_Passage:_
Sounds like the pre is OK..

What happens if you put the pot on flying leads on the power amp (Not in the preamp) and connect to the source direct to the pot?

What (if any) components are between the preamp volume pot and the output? I guess you have to be a member to see the circuit on the site you posted?

Regards
M. Gregg
 
cyclecamper said:
So you need to do two things: make it less sensitive to magnetic interference, and then reduce the 60 cycle magnetic field in the area.
No. I think you meant to say "make it less sensitive to electrostatic interference, and then reduce the 60 cycle electric field in the area." If magnetic induction was the problem then it would get better at mid-volume and worse at the two extremes.

Your advice on how to fix it is good - as it aims to prevent electric field induction. I would add: get rid of any large size coupling caps at the amp input, either use smaller ones or screen them from hum fields.

_Entries supplied:_
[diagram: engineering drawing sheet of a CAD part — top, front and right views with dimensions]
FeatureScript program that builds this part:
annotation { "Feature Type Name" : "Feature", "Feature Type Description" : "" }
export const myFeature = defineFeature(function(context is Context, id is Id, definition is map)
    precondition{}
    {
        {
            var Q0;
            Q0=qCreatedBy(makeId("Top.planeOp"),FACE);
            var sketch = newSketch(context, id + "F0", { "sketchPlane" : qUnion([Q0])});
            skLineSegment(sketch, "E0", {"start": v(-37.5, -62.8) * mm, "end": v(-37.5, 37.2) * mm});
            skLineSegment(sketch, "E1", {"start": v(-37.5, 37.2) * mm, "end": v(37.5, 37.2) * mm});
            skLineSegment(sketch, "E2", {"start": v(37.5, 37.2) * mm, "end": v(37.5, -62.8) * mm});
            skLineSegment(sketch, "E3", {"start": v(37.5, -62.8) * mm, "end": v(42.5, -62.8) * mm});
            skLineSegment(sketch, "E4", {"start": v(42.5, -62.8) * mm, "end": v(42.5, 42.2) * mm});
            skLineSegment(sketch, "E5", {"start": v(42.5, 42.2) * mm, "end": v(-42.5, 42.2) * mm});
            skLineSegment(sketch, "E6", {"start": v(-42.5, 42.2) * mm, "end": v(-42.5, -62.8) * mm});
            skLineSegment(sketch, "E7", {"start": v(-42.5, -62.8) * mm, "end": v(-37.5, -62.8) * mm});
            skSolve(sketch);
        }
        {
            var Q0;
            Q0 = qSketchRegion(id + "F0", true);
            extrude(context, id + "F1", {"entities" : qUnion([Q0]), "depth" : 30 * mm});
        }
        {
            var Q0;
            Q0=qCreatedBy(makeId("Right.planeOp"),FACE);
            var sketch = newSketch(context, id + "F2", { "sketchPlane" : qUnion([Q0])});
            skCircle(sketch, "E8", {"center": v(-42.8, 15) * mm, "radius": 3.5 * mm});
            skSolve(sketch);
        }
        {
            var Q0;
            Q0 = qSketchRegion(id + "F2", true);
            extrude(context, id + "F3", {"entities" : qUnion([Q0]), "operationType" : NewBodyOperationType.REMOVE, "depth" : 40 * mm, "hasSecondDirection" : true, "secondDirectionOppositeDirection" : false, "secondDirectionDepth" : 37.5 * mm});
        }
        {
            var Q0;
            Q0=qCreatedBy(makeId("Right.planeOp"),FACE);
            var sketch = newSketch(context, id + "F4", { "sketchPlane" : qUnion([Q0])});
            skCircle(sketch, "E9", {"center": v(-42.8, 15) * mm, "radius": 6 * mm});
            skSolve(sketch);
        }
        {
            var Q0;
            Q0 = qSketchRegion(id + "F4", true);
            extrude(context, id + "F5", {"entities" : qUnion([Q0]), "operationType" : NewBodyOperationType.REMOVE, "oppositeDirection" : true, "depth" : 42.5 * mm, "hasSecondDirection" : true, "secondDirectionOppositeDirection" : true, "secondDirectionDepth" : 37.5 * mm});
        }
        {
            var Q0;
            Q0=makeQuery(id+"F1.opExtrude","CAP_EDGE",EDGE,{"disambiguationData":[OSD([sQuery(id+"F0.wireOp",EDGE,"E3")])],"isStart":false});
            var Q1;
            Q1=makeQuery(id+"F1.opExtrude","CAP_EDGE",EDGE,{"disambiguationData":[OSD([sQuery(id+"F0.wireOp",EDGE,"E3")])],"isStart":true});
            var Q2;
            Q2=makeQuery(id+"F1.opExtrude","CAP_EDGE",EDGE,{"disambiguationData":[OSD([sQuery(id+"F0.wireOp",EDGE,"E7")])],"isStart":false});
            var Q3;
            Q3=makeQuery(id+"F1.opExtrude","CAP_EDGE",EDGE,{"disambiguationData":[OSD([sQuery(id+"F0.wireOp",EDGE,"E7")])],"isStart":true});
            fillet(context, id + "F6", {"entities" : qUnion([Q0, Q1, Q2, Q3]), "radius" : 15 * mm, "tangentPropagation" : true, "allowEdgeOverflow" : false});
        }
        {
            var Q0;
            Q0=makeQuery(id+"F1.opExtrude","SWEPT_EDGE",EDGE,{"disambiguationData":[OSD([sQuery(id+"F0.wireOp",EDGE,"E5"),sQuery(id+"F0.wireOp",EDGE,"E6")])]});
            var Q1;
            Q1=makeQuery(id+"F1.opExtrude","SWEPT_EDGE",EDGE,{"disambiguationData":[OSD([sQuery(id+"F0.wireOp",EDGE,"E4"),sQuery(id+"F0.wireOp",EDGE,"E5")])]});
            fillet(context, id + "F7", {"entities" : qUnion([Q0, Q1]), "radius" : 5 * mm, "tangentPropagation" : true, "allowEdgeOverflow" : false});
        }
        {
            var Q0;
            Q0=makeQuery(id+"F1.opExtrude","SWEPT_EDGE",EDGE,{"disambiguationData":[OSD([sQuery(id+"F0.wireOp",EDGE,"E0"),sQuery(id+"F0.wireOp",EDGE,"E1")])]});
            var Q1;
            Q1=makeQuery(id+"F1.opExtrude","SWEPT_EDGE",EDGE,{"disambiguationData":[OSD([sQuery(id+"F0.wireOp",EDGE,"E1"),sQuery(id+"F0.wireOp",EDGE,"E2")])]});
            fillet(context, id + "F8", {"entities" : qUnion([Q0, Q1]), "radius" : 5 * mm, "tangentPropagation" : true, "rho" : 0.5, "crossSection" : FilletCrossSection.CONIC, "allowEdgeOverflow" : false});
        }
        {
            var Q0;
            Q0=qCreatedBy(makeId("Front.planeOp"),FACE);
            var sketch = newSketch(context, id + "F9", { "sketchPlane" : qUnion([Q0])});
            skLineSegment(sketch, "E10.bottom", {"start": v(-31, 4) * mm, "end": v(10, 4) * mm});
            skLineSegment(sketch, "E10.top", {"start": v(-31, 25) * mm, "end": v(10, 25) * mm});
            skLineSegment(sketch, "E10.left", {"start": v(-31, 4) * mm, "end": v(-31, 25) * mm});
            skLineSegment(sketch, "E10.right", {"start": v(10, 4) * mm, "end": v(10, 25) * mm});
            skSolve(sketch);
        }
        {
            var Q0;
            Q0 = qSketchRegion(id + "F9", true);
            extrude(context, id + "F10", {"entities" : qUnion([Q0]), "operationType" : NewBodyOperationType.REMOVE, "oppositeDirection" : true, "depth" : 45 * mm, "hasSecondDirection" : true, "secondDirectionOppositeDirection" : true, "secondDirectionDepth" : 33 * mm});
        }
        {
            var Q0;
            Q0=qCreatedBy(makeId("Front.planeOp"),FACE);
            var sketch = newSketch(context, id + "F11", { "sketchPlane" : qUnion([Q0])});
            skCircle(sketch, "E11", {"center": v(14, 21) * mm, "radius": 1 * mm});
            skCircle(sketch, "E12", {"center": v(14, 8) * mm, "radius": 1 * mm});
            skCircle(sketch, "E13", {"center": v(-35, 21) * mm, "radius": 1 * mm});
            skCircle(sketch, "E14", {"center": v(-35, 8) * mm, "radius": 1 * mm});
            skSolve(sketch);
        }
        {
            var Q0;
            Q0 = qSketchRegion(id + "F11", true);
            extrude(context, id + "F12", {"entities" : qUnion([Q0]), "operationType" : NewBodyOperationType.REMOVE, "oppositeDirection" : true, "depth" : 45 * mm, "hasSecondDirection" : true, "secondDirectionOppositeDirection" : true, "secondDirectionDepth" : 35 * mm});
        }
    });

_Work to be completed:_
List every question that the amplifier hum discussion asks. The records have no connection to the amplifier hum discussion.

_Right answer:_
- What happens if you put the pot on flying leads on the power amp (Not in the preamp) and connect to the source direct to the pot?
- What (if any) components are between the preamp volume pot and the output?
- I guess you have to be a member to see the circuit on the site you posted?